Le jury chargé de désigner le couteau de l’année organisé dans le cadre de la 20e édition du Salon du couteau d’art Coutellia à Thiers le samedi 22 mai 2010, a longuement délibéré pour établir l’ordre du tiercé gagnant. Le thème ’Mon premier couteau’ a donné lieu à des interprétations aussi diverses et riches que le nombre d’artistes participants.
Un concours de très haute volée
26 couteliers d’art avaient souhaité soumettre une oeuvre à l’appréciation d’un jury d’experts, dont Toshiro Doke, vice-maire de Séki (Japon), et présidé par Gilles Richard -l’un des membres de la Jeune Chambre Economique de Thiers, créatrice de Coutellia-.
Le jury a tout d’abord présélectionné 12 couteaux. Lors de la seconde délibération, trois couteaux sont ressortis du lot. Et ce n’est qu’à la troisième délibération que l’ordre a été défini.
Le premier prix a été décerné à un coutelier thiernois, Jean-Pierre Vesseyre qui, pour expliquer sa démarche, évoque les pensions et autres colonies de vacances qui ont rythmé son enfance : « Dieu merci, en ces temps reculés, les couteaux (canifs) étaient non seulement autorisés mais nécessaires ! Ma grand-mère m’offrait donc des canifs multi- pièces, il était inconcevable de n’avoir qu’une lame ! Quelques 50 ans plus tard, j’essaie de me remémorer ce premier couteau. Il était certainement plus simple mais c’est sûrement comme cela que je l’aurais souhaité. Toutes les lames sont en Damas, le tire bouchon est en acier pour raison de solidité. Le ressort et les platines sont en inox, gravés au burin. Les mitres en Damas mosaïque brasées à l’argent. Les cotes sont en croute Ivoire fossile. Oui, le temps passe. Et ce qui différencie l’Homme de l’Enfant, c’est le prix de ses jouets ! ».
Le deuxième prix a été attribué à Koji Hara, coutelier à Seki, pour son couteau baptisé le Makie-Dragon, pour « combiner la haute technologie avec la tradition japonaise pour créer un couteau moderne et ancien.
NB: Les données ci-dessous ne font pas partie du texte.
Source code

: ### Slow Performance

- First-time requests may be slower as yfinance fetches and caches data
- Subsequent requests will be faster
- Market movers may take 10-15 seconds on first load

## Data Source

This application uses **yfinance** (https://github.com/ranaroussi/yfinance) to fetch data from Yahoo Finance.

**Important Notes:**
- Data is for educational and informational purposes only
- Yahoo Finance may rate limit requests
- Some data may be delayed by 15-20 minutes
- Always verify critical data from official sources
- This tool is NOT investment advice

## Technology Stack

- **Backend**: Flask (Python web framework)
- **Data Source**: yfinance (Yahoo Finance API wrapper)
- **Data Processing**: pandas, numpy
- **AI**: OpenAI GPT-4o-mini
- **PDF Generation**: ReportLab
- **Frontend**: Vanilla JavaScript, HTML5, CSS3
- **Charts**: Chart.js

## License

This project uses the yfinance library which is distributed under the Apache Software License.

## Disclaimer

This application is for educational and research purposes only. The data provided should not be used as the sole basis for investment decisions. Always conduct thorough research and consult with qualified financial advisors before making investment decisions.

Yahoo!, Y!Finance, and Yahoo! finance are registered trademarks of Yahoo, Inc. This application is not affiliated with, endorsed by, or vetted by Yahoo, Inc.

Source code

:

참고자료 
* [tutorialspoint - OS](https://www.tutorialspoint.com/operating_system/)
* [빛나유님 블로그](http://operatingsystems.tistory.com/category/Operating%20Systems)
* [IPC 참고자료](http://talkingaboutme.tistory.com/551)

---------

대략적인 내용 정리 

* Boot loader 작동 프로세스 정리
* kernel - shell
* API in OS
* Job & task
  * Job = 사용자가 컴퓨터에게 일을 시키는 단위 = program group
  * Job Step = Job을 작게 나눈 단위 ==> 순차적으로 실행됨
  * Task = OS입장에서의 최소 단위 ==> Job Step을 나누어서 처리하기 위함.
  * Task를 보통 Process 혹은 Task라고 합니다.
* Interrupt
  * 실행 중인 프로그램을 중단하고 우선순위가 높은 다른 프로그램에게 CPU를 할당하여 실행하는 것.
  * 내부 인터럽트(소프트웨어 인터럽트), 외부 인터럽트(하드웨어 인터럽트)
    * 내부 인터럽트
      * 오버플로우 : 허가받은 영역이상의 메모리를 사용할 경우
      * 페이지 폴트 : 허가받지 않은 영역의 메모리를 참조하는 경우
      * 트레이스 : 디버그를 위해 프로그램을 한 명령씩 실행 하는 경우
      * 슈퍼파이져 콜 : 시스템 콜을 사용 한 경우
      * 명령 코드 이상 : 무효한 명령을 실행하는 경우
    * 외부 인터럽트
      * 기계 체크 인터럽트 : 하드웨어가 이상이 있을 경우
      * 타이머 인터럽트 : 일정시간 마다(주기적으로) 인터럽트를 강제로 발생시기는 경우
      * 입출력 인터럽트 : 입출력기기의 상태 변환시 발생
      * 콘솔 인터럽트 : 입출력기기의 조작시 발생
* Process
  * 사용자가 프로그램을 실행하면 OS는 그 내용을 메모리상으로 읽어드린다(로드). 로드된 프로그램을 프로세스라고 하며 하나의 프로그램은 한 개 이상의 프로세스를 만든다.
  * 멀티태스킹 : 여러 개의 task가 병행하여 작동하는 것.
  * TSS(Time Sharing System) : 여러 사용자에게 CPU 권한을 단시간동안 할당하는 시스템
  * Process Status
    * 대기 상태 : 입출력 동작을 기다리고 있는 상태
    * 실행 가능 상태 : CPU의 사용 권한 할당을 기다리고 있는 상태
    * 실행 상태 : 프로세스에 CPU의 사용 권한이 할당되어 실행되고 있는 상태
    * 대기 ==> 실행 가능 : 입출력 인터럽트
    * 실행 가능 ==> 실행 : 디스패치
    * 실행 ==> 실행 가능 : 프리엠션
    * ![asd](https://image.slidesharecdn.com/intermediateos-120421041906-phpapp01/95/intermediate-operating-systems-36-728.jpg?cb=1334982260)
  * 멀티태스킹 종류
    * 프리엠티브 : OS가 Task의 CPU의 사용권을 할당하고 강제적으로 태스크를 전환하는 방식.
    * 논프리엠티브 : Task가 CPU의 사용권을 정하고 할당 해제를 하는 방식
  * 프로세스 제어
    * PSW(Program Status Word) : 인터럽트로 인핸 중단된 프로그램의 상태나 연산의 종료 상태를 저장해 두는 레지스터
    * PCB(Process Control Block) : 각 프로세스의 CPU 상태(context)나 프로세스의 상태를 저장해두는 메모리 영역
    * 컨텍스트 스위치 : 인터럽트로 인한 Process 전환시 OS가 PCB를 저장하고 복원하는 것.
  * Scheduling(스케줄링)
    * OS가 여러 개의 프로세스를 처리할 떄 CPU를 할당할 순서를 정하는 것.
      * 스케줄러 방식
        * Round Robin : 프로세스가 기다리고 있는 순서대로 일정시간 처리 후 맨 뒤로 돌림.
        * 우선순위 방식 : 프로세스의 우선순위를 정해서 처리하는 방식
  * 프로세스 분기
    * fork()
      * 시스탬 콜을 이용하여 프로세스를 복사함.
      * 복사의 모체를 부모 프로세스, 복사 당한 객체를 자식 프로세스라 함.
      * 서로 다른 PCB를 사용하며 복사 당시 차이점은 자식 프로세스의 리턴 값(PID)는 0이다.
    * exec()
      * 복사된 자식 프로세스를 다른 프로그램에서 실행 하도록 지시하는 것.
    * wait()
Thiers est le deuxième salon auquel je participe en France, le premier dans lequel je concours. Je suis très heureux d’avoir reçu cette reconnaissance. J’ai été très étonné de trouver autant de densité de savoir-faire dans un espace restreint qui accueille des visiteurs, amateurs de couteaux et réels connaisseurs. Ils ont
tous un oeil averti capable de distinguer très rapidement une lame de qualité d’une création ordinaire. Je suis venu à Thiers pour nouer des liens entre Thiers et Seki et serai très heureux de pouvoir revenir lors d’une prochaine édition ».
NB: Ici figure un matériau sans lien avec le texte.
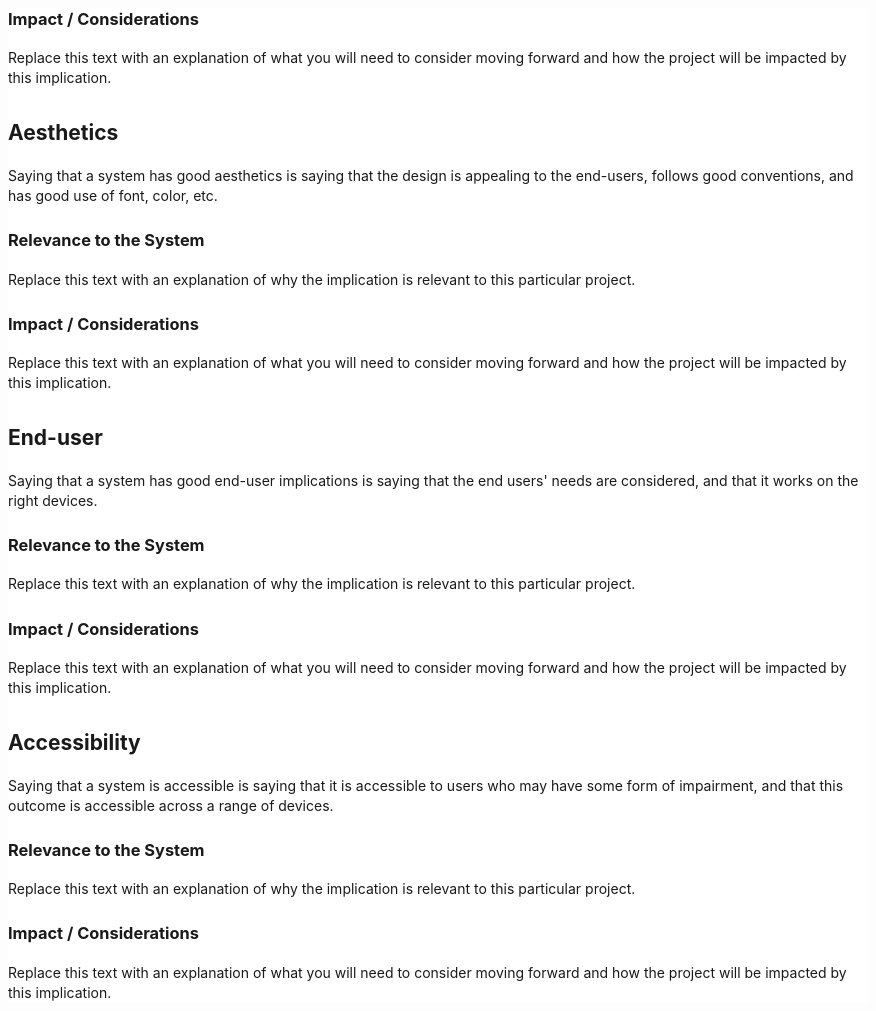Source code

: ### Impact / Considerations

Replace this text with an explanation of what you will need to consider moving forward and how the project will be impacted by this implication.



## Aesthetics

Saying that a system has good aesthetics is saying that the design is appealing to the end-users, follows good conventions, and has good use of font, color, etc.

### Relevance to the System

Replace this text with an explanation of why the implication is relevant to this particular project.

### Impact / Considerations

Replace this text with an explanation of what you will need to consider moving forward and how the project will be impacted by this implication.



## End-user

Saying that a system has good end-user implications is saying that the end users' needs are considered, and that it works on the right devices.

### Relevance to the System

Replace this text with an explanation of why the implication is relevant to this particular project.

### Impact / Considerations

Replace this text with an explanation of what you will need to consider moving forward and how the project will be impacted by this implication.



## Accessibility

Saying that a system is accessible is saying that it is accessible to users who may have some form of impairment, and that this outcome is accessible across a range of devices.

### Relevance to the System

Replace this text with an explanation of why the implication is relevant to this particular project.

### Impact / Considerations

Replace this text with an explanation of what you will need to consider moving forward and how the project will be impacted by this implication.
Le troisième prix est revenu à Charles Bennica, installé à Moules (34), pour le Vesuvio.
« Mon premier couteau était droit (lame fixe). J’y reviens donc en présentant ce couteau intégral, un peu particulier, car j’y ai ajouté une difficulté supplémentaire : l’interframe. Il en découle une forme pure et simple qui ne doit pas faire oublier la complexité et la rigueur du travail. La principale difficulté réside dans la finition. En effet, le polissage doit se faire sur une dureté de 60 HRC, car le couteau entier est trempé au préalable. La simplicité de ce couteau cache en réalité un important travail manuel. Et c’est bien dans celui-ci que s’expriment mon savoir-faire et mon plaisir ». Charles Bennica, présent sur Coutellia depuis 20 ans, a également été le gagnant du premier concours organisé par la CCI de Thiers, dans le cadre de Coutellia, sur le thème « Le tire-bouchon ».
Toshiro Doke, vice-maire de Séki, très honoré d’être membre de ce jury, a été soulagé à l’annonce des résultats car il avait donné les mêmes vainqueurs, bien que dans un ordre différent ! Il est « heureux pour Koji Hara, bien sûr, mais avec une petite pointe de regret qu’il n’ait pas eu le premier prix !! ». Il invite les couteliers thiernois à venir exposer sur le Salon du couteau d’art qui se tiendra les 9 et 10 octobre 2010 à Seki, car, au vu de la grande qualité des couteaux exposés à Thiers, il est certain de l’accueil qui leur sera fait.
Ils pourront également participer à un concours. Il lance ainsi une invitation à la municipalité thiernoise en étant persuadé que : « si les traditions coutelières thiernoises et japonaises sont différentes, elles peuvent être source, comme pour la cuisine, de discussions et d’échanges enrichissants ».